"""

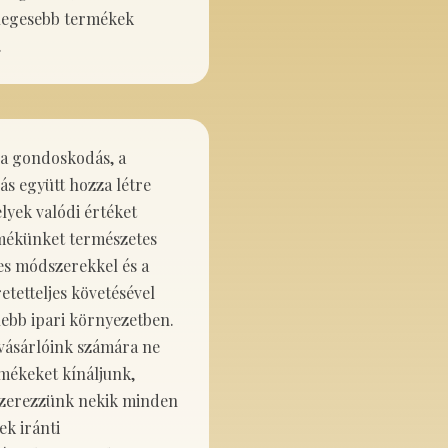
legesebb termékek
.
, a gondoskodás, a
ás együtt hozza létre
lyek valódi értéket
mékünket természetes
s módszerekkel és a
etetteljes követésével
nebb ipari környezetben.
vásárlóink számára ne
mékeket kínáljunk,
szerezzünk nekik minden
ek iránti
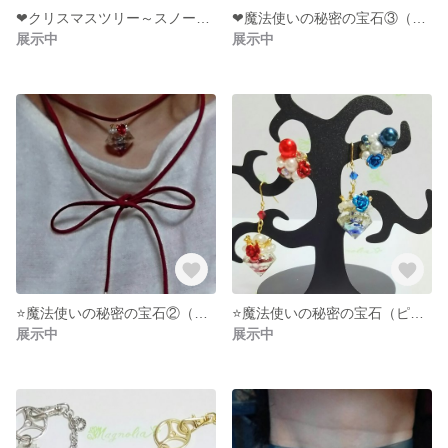
❤クリスマスツリー～スノードーム風バッグチャーム
❤魔法使いの秘密の宝石③（バッグチャーム）
展示中
展示中
⭐️魔法使いの秘密の宝石②（リボンチョーカー）
⭐️魔法使いの秘密の宝石（ピアスorイヤリング）
展示中
展示中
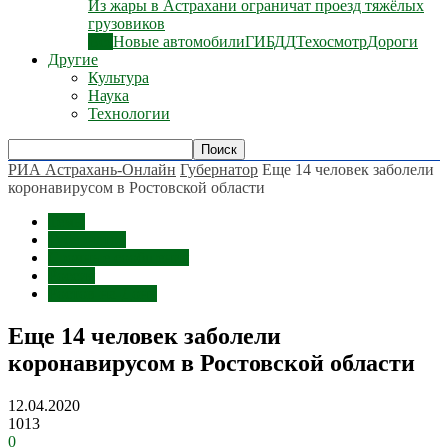
Из жары в Астрахани ограничат проезд тяжёлых
грузовиков
Все
Новые автомобили
ГИБДД
Техосмотр
Дороги
Другие
Культура
Наука
Технологии
РИА Астрахань-Онлайн
Губернатор
Еще 14 человек заболели
коронавирусом в Ростовской области
Темы
Губернатор
Срочные сообщения
Россия
Ростов-на-Дону
Еще 14 человек заболели
коронавирусом в Ростовской области
12.04.2020
1013
0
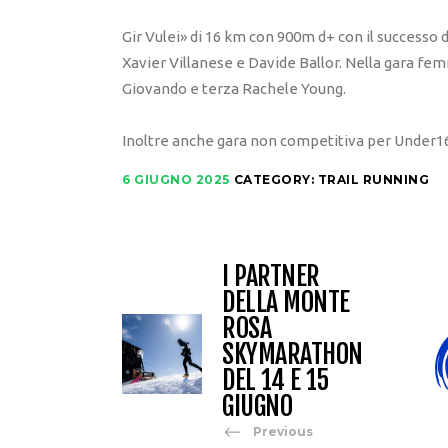
Gir Vulei» di 16 km con 900m d+ con il successo 
Xavier Villanese e Davide Ballor. Nella gara fem
Giovando e terza Rachele Young.
Inoltre anche gara non competitiva per Under16, 
6 GIUGNO 2025
CATEGORY:
TRAIL RUNNING
I PARTNER
DELLA MONTE
ROSA
SKYMARATHON
DEL 14 E 15
GIUGNO
Previous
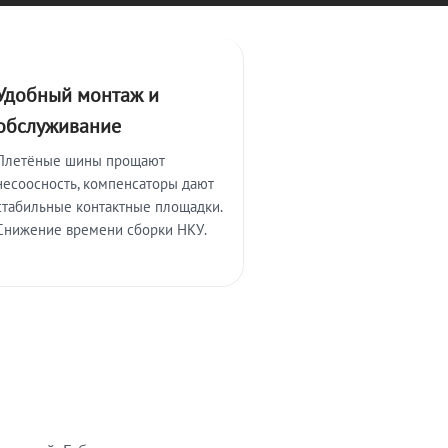
Удобный монтаж и
обслуживание
Плетёные шины прощают
несоосность, компенсаторы дают
стабильные контактные площадки.
Снижение времени сборки НКУ.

"""

# THE TASK
From the records above, return exactly the lines running from the one that contains "Ростов-на-Дону" down to the one that contains "обслуживание", both included, without any pictures.

# OUTPUT FOR THIS EXERCISE
Ростов-на-Дону
Еще 14 человек заболели
коронавирусом в Ростовской области
12.04.2020
1013
0
Gir Vulei» di 16 km con 900m d+ con il successo 
Xavier Villanese e Davide Ballor. Nella gara fem
Giovando e terza Rachele Young.
Inoltre anche gara non competitiva per Under16, 
6 GIUGNO 2025
CATEGORY:
TRAIL RUNNING
I PARTNER
DELLA MONTE
ROSA
SKYMARATHON
DEL 14 E 15
GIUGNO
Previous
Удобный монтаж и
обслуживание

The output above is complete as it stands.